### REQUIREMENT
Copy the items from the line with "Du har ikke" up to and including the line with "og skal betales", replacing "arrangøren" with "rejsearrangøren" and leaving everything else unchanged.

^^^^

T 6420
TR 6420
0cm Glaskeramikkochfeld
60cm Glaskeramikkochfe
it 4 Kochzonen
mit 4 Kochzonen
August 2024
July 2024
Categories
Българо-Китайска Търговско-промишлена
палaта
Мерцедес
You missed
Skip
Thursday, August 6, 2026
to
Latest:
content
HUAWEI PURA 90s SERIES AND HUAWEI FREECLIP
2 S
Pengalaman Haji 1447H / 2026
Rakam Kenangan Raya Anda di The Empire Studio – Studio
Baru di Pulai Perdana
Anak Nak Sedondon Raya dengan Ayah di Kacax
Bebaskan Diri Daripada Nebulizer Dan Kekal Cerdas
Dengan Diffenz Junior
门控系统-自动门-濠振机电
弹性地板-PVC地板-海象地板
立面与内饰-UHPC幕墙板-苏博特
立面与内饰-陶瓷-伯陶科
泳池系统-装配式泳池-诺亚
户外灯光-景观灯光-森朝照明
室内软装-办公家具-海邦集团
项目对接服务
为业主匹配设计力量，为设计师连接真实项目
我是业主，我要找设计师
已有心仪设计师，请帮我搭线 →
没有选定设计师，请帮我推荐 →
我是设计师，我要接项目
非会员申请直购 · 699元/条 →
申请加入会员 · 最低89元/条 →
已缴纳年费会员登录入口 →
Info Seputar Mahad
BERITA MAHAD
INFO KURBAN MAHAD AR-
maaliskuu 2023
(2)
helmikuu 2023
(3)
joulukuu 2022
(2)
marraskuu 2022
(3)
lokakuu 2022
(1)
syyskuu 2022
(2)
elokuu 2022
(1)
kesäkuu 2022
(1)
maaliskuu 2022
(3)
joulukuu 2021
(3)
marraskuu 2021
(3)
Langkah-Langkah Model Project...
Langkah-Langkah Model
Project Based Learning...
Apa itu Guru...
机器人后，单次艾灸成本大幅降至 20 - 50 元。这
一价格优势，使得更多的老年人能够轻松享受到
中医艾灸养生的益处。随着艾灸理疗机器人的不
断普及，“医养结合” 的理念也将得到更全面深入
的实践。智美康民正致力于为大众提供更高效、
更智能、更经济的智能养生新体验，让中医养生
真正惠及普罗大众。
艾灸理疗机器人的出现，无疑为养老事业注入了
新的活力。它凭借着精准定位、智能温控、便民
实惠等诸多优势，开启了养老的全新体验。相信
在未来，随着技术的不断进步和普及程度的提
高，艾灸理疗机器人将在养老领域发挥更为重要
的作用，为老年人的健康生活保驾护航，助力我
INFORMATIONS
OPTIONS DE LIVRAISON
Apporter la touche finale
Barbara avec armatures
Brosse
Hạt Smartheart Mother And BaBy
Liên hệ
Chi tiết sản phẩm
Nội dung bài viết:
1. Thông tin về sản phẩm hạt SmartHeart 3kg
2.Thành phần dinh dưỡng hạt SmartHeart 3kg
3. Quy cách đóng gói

^^^^

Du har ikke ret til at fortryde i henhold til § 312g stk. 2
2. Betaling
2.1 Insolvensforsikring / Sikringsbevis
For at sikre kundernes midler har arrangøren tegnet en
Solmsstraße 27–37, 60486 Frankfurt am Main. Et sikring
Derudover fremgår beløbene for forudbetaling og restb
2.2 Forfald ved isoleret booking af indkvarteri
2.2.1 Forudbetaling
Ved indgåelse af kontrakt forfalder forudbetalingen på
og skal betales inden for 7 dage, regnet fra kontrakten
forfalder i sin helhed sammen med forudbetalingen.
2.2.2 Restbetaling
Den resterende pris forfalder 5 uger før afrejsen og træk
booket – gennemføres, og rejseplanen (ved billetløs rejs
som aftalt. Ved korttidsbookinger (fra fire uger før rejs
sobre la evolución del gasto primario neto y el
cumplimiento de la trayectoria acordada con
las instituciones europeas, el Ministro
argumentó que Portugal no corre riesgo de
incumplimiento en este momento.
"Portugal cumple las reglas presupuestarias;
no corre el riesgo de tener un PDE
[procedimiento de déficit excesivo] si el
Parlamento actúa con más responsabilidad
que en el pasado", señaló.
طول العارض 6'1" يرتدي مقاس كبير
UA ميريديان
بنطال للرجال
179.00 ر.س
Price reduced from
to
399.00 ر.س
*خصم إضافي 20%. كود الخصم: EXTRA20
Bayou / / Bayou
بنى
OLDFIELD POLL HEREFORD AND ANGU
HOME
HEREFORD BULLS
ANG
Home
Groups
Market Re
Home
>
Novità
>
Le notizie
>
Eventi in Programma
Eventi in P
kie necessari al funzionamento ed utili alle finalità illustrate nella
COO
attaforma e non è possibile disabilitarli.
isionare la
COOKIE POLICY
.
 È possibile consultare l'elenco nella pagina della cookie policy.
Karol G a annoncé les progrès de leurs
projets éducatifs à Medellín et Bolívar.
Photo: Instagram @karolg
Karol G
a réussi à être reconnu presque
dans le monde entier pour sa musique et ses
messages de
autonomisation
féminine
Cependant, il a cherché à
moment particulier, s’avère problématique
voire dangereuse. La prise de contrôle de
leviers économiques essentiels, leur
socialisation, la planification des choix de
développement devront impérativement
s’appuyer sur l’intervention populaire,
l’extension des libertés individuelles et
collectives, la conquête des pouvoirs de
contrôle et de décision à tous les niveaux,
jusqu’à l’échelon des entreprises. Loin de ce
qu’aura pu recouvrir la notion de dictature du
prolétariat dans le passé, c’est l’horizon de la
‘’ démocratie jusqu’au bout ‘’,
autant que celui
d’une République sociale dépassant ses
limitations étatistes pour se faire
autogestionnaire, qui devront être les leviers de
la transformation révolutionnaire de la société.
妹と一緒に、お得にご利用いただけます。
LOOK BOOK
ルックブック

^^^^

### WRITTEN ANSWER
Du har ikke ret til at fortryde i henhold til § 312g stk. 2
2. Betaling
2.1 Insolvensforsikring / Sikringsbevis
For at sikre kundernes midler har rejsearrangøren tegnet en
Solmsstraße 27–37, 60486 Frankfurt am Main. Et sikring
Derudover fremgår beløbene for forudbetaling og restb
2.2 Forfald ved isoleret booking af indkvarteri
2.2.1 Forudbetaling
Ved indgåelse af kontrakt forfalder forudbetalingen på
og skal betales inden for 7 dage, regnet fra kontrakten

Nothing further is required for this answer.